On Father's Day, A DCFYI Mentor Reflects on What He's Gained From Mentoring

Years ago, increasingly aware of the difficult situations many of our District youth confront, I sought out a way to become involved as a teen mentor I eventually landed in a dimly lit church basement at a DC Family Youth Initiative event in 2009, and was warmly greeted by the amazing Susan Punnett.

We were quite a diverse, motley bunch (still are!): a divorced man in his 50’s with a sincere desire for a son, gay and lesbian couples of all ages, a number of single women in their 30’s and 40’s looking to foster and adopt. And around all of us, often running, a group of incredibly energetic and endearing teenagers.

It was months later, in the pool on a hot July day, that I met Robert, age 15, struggling to stay afloat in the deep end of both water and youth. We soon matched as mentor/mentee.

In our six years together Robert bounced from 4 different foster placements, changed high schools, and rode the usual peaks and valleys of the adolescent coaster. Truthfully I've felt myself to be a pretty average mentor, no saint. There were missed opportunities, frustrations. These are the teenage years. But it turns out that just being there, a stable caring presence, believing in him and conveying it, is much of the work, at least the most important part. 

And the sweet stuff is sweet. I once played coach for his audition monologue (A Raisin in the Sun), feeling the pure soul come charging through his words, knowing he would be one of the 10% accepted to a DC high school for the performing arts. 

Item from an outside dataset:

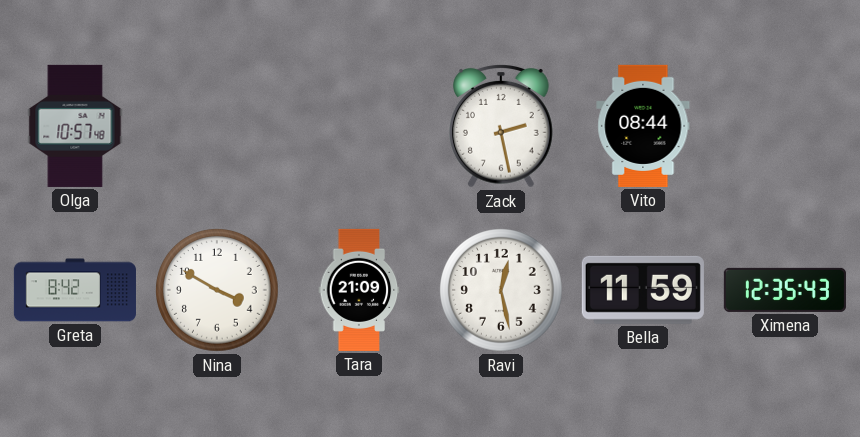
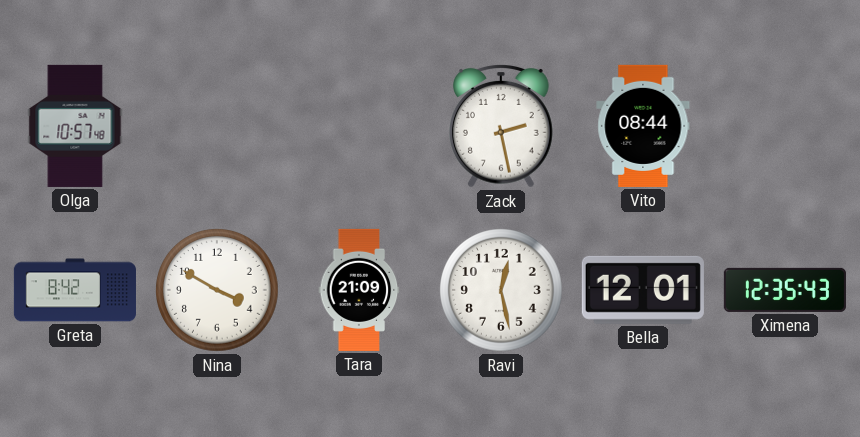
Bella: 11:59 -> 12:01
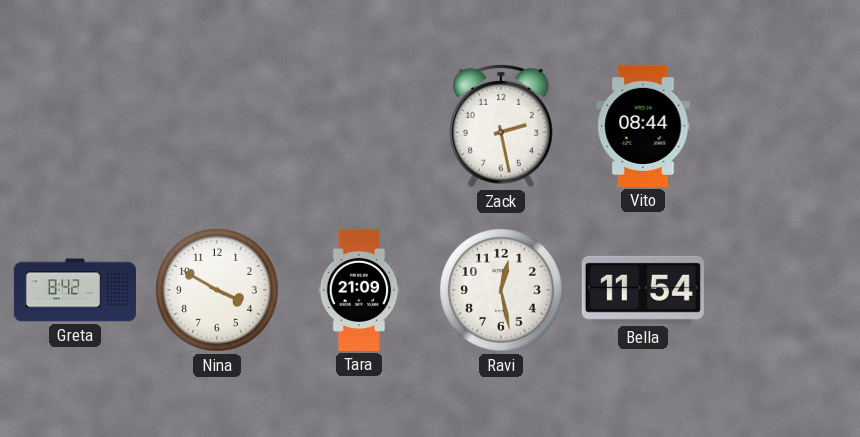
Olga: 10:57 -> none
Bella: 12:01 -> 11:54
Ximena: 12:35 -> none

Another time we hiked through the woods together I listened to him describe how, despite his two brothers in jail, a decade of foster homes, his loving mother a reforming substance abuser, he would rise, be the exception, in wonder and awe: how can such conviction and hope seed itself in such adversity? 

While inspired, I found it impossible not to savor the uniquely awkward, novel situations I was pushed into. Driving back from a teen sex-ed session with Robert and a few other boys to their foster home, I fielded all the unasked questions in class. Everything you can imagine. And somehow I knew that however awkward, I was in the right place. 

The ‘equal worth of every child’ is perhaps the most facile of phrases that holds within a fundamentally radical principle. For it forces the question of whether we might truly hold another as our own. I suppose I started my time with Robert asking this question intellectually, and found my answer not long after. We were once reminiscing about how much he had grown, laughing together about a question he asked about chocolate milk years ago (‘no, it usually doesn’t come from the brown cows!’). We later turned to each other, hugging. ‘Love you, man’.

From school dance performances to high school graduation, our college visit together, and now with his first college year completed, it’s been predictable, humid eyes, every time. Over the past years I started asking more questions of myself: were Robert my own son, could my heart could swell any more with pride and love? Have I done anything more meaningful?